_DOCUMENT PASSAGE_

··········

On 12/19/2012 12:02 AM, Michael S. Tsirkin wrote:
> On Tue, Dec 18, 2012 at 04:51:28PM +0100, Paolo Bonzini wrote:
>> Il 18/12/2012 16:03, Michael S. Tsirkin ha scritto:
>>> On Tue, Dec 18, 2012 at 03:08:08PM +0100, Paolo Bonzini wrote:
>>>> Il 18/12/2012 14:57, Michael S. Tsirkin ha scritto:
>>>>>> -static int virtscsi_queuecommand(struct Scsi_Host *sh, struct scsi_cmnd 
>>>>>> *sc)
>>>>>> +static int virtscsi_queuecommand(struct virtio_scsi *vscsi,
>>>>>> +                                 struct virtio_scsi_target_state *tgt,
>>>>>> +                                 struct scsi_cmnd *sc)
>>>>>>  {
>>>>>> -        struct virtio_scsi *vscsi = shost_priv(sh);
>>>>>> -        struct virtio_scsi_target_state *tgt = 
>>>>>> &vscsi->tgt[sc->device->id];
>>>>>>          struct virtio_scsi_cmd *cmd;
>>>>>> +        struct virtio_scsi_vq *req_vq;
>>>>>>          int ret;
>>>>>>  
>>>>>>          struct Scsi_Host *shost = virtio_scsi_host(vscsi->vdev);
>>>>>> @@ -461,7 +533,8 @@ static int virtscsi_queuecommand(struct Scsi_Host 
>>>>>> *sh, struct scsi_cmnd *sc)
>>>>>>          BUG_ON(sc->cmd_len > VIRTIO_SCSI_CDB_SIZE);
>>>>>>          memcpy(cmd->req.cmd.cdb, sc->cmnd, sc->cmd_len);
>>>>>>  
>>>>>> -        if (virtscsi_kick_cmd(tgt, &vscsi->req_vq, cmd,
>>>>>> +        req_vq = ACCESS_ONCE(tgt->req_vq);
>>>>>
>>>>> This ACCESS_ONCE without a barrier looks strange to me.

··········

_DATASET ROWS_

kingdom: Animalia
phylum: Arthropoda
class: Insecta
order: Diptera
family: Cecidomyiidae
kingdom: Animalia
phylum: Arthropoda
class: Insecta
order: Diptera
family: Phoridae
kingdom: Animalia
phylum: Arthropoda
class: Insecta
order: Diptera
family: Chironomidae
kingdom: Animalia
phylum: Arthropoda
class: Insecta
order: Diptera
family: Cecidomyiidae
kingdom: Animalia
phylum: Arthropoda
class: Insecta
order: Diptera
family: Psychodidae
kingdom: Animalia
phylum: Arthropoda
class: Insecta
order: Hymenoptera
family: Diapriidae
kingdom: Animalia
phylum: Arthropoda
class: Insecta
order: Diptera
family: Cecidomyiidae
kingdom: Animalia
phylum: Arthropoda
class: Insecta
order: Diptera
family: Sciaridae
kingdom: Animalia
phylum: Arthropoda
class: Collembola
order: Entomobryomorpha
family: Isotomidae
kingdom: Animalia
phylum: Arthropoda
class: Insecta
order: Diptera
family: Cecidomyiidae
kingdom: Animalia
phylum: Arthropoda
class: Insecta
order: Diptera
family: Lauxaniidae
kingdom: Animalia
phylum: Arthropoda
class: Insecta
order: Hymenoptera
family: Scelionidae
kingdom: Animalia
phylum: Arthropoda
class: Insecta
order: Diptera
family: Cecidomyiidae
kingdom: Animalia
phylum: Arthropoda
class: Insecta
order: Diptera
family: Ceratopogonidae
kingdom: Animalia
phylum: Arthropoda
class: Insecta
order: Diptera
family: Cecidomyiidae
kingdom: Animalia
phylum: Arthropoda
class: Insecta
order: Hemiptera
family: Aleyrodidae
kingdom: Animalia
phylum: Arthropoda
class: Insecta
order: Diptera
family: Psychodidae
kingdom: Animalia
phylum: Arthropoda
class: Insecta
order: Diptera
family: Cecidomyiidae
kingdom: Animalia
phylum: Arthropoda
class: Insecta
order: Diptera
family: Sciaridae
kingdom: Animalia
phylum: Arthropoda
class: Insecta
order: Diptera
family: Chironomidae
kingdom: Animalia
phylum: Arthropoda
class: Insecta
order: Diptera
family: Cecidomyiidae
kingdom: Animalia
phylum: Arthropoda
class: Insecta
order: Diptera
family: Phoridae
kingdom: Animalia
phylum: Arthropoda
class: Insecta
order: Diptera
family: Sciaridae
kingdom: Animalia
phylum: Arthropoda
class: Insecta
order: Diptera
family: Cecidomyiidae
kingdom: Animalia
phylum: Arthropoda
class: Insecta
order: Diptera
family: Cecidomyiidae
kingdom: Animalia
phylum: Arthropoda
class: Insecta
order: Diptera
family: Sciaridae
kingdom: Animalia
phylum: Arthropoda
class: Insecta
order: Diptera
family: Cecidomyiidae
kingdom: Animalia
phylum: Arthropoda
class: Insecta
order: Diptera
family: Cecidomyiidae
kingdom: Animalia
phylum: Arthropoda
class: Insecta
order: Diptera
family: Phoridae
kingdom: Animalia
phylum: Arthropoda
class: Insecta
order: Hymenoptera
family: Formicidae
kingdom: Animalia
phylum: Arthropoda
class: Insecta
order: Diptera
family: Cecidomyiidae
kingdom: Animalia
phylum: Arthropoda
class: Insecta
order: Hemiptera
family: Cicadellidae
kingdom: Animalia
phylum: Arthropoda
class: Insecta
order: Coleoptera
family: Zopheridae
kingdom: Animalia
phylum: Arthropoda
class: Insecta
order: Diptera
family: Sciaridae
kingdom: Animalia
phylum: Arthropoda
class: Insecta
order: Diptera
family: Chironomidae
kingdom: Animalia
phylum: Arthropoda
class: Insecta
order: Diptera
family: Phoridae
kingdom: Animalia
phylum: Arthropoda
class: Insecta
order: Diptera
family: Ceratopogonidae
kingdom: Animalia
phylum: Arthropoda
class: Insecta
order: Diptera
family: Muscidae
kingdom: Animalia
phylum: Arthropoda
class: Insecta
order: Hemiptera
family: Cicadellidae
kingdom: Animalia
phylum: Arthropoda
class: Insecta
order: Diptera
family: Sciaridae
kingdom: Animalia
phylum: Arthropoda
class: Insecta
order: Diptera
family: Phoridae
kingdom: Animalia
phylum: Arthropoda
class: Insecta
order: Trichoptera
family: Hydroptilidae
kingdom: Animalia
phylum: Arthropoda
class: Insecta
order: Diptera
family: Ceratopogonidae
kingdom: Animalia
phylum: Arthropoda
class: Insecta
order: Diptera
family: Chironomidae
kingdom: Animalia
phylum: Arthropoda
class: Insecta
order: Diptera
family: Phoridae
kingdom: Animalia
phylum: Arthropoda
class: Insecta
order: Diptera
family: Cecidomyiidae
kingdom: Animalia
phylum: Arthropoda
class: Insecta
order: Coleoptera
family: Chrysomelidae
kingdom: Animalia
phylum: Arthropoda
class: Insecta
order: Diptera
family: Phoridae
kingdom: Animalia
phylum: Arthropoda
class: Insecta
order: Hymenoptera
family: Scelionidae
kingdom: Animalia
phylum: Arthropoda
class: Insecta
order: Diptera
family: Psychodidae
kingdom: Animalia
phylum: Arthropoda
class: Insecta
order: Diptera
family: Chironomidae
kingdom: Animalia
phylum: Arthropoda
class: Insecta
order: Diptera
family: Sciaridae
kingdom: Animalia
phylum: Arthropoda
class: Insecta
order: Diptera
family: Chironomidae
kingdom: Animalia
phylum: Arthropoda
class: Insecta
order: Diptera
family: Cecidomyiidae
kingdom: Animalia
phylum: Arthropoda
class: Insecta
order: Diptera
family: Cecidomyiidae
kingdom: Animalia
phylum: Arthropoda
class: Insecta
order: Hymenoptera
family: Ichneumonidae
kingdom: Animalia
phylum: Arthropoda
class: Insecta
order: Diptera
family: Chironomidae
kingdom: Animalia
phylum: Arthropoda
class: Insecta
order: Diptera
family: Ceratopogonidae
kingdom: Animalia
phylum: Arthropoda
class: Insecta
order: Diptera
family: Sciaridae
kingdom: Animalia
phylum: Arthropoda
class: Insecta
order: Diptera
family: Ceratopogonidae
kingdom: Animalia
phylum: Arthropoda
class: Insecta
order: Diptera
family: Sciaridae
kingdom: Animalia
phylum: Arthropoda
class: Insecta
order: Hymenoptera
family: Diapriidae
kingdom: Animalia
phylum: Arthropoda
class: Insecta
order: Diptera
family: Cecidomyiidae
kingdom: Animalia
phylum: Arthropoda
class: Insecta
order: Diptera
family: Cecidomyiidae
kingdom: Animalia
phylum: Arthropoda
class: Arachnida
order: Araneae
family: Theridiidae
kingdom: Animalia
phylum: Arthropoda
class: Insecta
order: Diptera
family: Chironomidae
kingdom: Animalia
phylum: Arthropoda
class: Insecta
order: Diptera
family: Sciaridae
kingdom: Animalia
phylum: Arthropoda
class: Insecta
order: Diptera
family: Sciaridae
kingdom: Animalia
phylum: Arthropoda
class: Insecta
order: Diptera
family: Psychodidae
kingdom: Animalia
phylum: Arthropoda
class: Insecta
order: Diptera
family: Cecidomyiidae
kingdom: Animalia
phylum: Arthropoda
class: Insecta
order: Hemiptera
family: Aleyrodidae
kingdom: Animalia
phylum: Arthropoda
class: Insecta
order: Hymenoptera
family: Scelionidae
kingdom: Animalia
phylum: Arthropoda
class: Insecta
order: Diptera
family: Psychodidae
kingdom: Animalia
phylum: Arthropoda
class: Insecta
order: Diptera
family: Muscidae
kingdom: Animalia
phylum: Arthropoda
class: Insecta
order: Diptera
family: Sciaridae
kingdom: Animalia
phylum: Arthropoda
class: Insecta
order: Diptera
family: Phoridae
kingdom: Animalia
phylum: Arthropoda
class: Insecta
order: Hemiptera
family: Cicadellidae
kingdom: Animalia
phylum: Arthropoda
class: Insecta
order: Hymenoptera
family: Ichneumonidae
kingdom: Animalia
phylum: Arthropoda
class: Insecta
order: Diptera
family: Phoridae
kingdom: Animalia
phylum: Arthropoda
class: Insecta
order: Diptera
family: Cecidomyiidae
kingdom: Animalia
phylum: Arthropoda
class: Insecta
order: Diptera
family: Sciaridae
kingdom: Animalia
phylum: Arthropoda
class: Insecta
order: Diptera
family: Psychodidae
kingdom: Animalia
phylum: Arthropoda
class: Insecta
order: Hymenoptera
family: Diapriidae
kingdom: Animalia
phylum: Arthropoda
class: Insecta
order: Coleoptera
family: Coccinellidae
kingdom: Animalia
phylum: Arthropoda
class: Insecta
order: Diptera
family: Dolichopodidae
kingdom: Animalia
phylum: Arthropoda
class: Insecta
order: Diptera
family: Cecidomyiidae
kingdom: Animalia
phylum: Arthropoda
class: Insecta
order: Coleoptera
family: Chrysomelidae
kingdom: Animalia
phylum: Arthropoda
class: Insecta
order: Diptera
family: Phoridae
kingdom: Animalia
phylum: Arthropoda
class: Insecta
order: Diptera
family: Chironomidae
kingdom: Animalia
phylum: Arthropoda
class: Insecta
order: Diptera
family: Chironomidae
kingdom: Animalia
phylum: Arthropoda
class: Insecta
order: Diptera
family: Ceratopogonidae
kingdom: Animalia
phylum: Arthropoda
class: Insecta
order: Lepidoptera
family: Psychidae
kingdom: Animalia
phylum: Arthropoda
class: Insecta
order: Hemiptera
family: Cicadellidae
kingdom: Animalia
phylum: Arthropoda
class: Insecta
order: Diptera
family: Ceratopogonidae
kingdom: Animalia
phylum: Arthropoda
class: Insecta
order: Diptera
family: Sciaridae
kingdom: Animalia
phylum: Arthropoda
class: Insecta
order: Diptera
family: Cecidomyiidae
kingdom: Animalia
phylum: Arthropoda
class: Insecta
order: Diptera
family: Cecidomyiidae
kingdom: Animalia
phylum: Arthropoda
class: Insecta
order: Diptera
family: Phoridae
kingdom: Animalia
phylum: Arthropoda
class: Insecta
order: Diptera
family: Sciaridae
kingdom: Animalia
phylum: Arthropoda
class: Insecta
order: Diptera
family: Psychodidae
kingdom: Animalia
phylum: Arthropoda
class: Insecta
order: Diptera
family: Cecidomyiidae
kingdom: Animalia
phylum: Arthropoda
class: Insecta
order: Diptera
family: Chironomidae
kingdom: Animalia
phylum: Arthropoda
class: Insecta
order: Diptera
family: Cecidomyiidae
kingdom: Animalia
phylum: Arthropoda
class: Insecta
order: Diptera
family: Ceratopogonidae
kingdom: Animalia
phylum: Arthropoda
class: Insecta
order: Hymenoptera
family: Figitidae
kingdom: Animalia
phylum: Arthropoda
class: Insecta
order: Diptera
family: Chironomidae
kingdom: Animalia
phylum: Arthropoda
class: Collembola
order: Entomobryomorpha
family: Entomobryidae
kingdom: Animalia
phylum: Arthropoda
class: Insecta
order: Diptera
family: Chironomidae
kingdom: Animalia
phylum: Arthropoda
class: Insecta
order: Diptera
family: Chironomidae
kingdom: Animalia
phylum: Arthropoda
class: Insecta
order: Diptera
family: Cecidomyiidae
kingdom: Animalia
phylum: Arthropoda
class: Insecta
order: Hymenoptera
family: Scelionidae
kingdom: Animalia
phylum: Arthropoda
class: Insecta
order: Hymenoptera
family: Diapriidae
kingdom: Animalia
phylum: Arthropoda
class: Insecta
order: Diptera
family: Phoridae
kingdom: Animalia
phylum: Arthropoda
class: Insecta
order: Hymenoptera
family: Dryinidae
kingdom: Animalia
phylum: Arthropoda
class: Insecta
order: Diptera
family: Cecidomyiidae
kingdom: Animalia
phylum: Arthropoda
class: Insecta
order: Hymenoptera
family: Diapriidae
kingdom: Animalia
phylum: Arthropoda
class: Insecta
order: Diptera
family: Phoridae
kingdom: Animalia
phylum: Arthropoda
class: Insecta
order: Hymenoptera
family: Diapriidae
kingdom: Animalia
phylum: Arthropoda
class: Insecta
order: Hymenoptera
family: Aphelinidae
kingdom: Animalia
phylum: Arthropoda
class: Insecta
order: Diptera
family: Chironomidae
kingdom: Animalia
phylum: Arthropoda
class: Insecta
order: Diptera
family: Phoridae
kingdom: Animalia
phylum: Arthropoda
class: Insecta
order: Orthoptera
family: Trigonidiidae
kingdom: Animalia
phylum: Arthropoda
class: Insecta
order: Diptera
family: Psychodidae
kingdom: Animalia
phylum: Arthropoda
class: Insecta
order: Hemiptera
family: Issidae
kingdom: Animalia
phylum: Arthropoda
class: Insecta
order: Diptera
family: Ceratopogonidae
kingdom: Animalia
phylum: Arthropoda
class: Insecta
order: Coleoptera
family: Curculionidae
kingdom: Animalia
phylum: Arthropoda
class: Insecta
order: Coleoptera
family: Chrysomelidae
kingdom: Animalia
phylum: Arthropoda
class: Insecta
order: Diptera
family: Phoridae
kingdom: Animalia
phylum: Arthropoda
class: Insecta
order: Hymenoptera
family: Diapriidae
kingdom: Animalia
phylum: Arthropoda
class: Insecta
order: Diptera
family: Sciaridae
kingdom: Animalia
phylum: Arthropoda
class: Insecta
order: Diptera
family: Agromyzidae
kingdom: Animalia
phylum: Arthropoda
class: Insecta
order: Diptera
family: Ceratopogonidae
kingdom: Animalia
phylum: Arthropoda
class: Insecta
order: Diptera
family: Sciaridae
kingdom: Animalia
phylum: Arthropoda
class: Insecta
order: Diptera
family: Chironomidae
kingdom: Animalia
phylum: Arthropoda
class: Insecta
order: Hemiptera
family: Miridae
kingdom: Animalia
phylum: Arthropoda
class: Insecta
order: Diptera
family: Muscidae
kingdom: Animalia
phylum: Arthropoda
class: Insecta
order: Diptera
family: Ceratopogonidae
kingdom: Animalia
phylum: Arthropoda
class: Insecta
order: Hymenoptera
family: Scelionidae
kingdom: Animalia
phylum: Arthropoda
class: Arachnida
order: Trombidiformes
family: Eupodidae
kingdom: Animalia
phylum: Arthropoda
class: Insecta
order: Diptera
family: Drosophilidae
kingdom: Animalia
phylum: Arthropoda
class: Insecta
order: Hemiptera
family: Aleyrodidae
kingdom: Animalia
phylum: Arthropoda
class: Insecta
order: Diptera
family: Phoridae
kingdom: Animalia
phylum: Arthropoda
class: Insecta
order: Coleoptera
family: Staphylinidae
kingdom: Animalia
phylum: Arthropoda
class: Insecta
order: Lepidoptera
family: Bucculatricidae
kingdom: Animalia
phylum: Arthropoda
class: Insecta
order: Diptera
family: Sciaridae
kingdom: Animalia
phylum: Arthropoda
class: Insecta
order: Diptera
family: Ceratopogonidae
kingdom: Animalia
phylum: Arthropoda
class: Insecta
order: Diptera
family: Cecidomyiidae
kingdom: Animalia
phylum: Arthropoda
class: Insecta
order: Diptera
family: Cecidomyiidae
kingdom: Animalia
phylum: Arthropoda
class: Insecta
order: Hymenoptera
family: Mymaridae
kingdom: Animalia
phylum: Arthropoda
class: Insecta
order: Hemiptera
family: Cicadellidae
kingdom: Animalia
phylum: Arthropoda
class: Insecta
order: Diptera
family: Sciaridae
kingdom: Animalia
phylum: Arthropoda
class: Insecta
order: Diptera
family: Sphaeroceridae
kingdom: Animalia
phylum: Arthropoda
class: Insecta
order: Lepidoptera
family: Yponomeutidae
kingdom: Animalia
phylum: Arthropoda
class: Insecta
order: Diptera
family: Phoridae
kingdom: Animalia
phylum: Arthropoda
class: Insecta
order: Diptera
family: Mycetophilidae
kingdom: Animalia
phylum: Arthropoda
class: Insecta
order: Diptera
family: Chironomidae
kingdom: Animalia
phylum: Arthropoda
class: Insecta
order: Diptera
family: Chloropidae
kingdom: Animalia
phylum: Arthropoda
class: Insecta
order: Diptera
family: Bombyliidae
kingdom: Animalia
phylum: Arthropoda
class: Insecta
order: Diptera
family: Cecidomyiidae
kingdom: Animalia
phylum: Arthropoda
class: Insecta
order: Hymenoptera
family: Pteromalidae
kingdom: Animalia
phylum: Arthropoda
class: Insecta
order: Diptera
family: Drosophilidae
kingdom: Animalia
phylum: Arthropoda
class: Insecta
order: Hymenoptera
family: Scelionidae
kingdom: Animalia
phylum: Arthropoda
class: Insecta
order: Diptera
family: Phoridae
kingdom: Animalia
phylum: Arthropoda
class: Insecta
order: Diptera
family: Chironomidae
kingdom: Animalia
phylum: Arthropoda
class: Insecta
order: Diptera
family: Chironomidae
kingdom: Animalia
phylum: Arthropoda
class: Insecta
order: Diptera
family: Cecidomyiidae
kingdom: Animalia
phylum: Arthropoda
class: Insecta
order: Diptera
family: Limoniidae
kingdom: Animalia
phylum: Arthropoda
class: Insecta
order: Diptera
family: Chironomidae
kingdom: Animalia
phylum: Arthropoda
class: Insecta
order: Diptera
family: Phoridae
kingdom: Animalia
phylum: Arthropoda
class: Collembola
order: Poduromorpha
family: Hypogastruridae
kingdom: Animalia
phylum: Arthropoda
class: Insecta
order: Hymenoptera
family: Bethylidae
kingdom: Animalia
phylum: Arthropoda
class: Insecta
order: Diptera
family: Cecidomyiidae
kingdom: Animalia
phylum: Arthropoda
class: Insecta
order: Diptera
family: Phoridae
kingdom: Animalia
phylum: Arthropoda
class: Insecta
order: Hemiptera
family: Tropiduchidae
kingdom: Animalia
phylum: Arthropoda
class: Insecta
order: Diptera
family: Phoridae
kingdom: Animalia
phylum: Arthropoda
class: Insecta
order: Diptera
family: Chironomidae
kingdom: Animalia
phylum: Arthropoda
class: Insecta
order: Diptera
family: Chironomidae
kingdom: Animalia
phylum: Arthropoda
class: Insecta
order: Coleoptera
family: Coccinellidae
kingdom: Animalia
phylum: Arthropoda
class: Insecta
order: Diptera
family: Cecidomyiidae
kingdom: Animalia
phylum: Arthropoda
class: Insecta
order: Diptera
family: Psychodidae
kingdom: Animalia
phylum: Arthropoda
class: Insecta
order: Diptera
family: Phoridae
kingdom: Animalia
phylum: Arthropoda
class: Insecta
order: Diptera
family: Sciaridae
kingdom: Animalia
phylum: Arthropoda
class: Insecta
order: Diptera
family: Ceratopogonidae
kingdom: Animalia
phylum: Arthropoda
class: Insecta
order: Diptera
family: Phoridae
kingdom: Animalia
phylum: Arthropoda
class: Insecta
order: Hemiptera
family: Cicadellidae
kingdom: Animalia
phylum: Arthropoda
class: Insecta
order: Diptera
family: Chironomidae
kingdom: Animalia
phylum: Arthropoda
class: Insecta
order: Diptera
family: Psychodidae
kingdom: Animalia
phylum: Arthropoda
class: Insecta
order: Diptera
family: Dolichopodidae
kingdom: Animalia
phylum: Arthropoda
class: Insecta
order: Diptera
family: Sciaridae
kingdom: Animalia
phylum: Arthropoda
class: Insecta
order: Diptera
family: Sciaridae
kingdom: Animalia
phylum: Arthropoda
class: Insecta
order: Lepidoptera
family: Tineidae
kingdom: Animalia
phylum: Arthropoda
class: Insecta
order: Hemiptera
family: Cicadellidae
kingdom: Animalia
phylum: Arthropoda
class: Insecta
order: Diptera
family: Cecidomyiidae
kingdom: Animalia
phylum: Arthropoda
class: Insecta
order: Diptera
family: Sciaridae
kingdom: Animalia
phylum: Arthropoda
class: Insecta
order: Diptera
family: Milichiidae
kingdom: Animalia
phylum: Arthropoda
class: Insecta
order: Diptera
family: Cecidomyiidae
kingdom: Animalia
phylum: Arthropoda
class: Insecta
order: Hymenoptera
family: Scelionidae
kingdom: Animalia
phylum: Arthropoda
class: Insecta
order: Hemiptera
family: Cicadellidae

··········

_WHAT THIS TASK INVOLVES_
Answer these questions about the email thread, one line each.
(a) What date and time does the opening line give for Michael S. Tsirkin's message?
(b) What three parameters does the new version of virtscsi_queuecommand take?
(c) Which part of the code does the last quoted comment say looks strange?

_OUTPUT FOR THIS EXERCISE_
(a) 12/19/2012 at 12:02 AM.
(b) struct virtio_scsi *vscsi, struct virtio_scsi_target_state *tgt, and struct scsi_cmnd *sc.
(c) The ACCESS_ONCE used without a barrier.